Szokujące odkrycie: Niemiecki duchowny dowiedział się, że jest wnukiem jednego z najgorszych zbrodniarzy

Niemiecki duchowny i terapeuta, Henrik Lenkeit, w wieku 47 lat odkrył coś, co na zawsze zmieniło jego życie - jego biologicznym dziadkiem był Heinrich Himmler, jeden z głównych architektów Holokaustu i prawa ręka Adolfa Hitlera.
Jak informuje portal elpais.com Lenkeit, mieszkający od lat na hiszpańskim wybrzeżu Costa del Sol, natrafił na tę niespodziewaną prawdę zupełnie przypadkowo. Podczas jednego z wieczorów oglądał w internecie materiał o nazizmie, gdy natrafił na zdjęcie kobiety podpisane jako „kochanka Himmlera” – a jego zaskoczeniu nie było końca, kiedy rozpoznał w niej swoją babcię, Hedwig Potthast, którą znał jako „Mutti”.

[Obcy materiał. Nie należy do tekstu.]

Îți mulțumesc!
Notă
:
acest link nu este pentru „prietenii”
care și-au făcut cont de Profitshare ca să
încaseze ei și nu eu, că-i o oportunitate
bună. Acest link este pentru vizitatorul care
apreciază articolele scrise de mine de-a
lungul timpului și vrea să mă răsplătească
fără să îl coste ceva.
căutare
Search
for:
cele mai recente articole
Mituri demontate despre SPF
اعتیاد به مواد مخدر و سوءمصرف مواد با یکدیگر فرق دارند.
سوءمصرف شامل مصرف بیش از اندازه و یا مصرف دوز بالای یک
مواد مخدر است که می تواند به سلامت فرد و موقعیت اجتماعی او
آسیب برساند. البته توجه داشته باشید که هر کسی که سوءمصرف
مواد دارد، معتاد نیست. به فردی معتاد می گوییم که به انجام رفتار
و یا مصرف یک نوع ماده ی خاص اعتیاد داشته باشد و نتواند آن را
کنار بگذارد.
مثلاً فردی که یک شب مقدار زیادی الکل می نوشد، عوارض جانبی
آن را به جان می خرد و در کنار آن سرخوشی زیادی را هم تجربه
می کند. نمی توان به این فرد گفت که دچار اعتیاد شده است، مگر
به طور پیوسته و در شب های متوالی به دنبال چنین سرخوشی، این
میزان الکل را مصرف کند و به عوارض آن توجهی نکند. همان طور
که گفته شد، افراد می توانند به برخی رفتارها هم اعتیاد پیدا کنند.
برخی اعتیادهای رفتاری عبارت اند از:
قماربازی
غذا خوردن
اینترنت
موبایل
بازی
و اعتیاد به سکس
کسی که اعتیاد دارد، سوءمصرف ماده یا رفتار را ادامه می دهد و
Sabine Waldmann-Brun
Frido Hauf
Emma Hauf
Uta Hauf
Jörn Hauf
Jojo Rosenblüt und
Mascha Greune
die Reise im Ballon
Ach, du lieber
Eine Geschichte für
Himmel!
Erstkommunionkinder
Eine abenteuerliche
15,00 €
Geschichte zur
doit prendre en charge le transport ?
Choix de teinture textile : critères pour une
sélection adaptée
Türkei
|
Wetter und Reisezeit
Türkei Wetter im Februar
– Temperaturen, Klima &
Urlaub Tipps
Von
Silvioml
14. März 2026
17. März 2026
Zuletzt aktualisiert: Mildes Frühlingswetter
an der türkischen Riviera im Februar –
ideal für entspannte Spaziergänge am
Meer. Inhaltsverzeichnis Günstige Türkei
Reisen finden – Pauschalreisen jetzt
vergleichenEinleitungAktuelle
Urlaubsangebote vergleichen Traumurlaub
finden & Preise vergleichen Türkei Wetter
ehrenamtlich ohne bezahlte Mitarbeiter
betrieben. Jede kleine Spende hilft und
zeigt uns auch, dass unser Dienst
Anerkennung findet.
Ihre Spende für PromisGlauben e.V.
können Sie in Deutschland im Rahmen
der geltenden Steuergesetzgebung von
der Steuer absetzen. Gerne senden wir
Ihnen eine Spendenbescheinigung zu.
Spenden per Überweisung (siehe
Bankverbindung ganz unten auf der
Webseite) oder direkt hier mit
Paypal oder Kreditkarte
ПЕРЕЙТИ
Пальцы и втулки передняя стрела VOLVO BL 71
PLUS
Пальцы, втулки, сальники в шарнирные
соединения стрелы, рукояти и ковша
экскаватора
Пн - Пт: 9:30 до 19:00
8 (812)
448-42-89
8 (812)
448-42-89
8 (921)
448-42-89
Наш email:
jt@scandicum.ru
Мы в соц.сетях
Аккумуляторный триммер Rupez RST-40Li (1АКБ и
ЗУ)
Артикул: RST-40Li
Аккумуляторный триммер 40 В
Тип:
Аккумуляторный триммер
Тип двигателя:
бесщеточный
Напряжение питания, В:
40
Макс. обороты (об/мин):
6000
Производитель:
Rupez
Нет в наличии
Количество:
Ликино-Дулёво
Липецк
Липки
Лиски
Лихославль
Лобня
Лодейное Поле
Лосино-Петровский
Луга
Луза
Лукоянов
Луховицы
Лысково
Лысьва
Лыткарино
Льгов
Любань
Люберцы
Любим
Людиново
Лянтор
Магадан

Po dalszym dochodzeniu przeprowadzonym w berlińskich archiwach, okazało się, że Potthast była sekretarką Himmlera, a relacja między nimi zaowocowała dwojgiem dzieci. Jedno z nich to matka Lenkeita, co potwierdza, że Himmler jest jego biologicznym przodkiem.
- Jak przetwarzasz w sobie fakt, że jesteś spokrewniony z jednym z największych przestępców w historii? – pytała w rozmowie mówi Lenkeitem na opublikowanej na portalu news.sky.com. - Nie da się - szczerze odpowiada wnuk szefa SS.

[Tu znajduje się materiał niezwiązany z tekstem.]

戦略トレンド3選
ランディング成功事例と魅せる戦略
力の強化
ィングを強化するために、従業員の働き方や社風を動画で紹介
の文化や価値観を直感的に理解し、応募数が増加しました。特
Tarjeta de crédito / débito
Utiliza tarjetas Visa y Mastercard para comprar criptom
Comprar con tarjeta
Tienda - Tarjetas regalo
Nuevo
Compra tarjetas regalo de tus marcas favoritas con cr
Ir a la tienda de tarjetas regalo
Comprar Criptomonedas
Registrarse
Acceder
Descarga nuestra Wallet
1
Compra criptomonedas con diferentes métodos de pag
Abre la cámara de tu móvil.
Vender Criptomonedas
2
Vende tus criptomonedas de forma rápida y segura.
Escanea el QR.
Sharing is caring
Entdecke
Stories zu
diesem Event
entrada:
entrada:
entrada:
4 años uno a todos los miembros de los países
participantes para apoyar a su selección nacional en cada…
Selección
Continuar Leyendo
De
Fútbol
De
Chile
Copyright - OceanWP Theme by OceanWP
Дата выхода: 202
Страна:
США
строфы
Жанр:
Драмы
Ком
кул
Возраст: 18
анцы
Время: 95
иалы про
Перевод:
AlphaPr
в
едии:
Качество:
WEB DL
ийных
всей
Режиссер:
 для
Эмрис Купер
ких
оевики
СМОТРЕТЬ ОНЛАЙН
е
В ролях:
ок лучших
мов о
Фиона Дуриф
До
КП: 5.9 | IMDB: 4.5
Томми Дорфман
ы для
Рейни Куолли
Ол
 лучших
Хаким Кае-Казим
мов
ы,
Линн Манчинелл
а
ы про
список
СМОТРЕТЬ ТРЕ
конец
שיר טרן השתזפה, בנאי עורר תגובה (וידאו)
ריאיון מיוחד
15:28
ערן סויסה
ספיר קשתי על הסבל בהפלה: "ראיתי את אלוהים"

Odkrycie to wywołało w nim falę pytań o tożsamość, rodzinę i to, kim naprawdę jest - niemal przez pół życia żył w nieświadomości, a jego życie oparte było na kłamstwie, w którym utrzymywała go rodzina.
Dziedzictwo zbrodniarza, które wstrząsa sumieniem
Heinrich Himmler był jednym z prominentnych przywódców nazistowskich Niemiec, odpowiadającym za tworzenie i zarządzanie systemem obozów koncentracyjnych i obozów zagłady. Pod jego nadzorem realizowano tzw. Endlösung, czyli systematyczną eksterminację milionów ludzi, przede wszystkim Żydów.
Lenkeit nie ukrywa swojego oburzenia i potępienia dla dziedzictwa Himmlera. Określa go jako „masowego mordercę”, „demona” i „potwora”, wyraźnie dystansując się od jego czynów i ideologii. Jednocześnie podkreśla, że chce poprosić ofiary swojego dziadka o przebaczenie, choć sam nie ponosi żadnej winy, i całkowicie odciąć się od tego mrocznego dziedzictwa.
Dlaczego ta historia ma znaczenie?
Ta historia to bolesne przypomnienie o tym, jak głęboko zbrodnie i ideologie XX wieku mogą oddziaływać na kolejne pokolenia. Pokazuje również, jak milczenie rodzinne i politycznie poprawna narracja mogą ukrywać prawdę przez dekady, dopóki ktoś jej sam nie odkryje.
Dla wielu demiurgów współczesnego świata powinno to być ostrzeżenie, że prawda historyczna nie może być przemilczana ani zmitologizowana, bo prowadzi to do niezdrowych zafałszowań tożsamości i pamięci.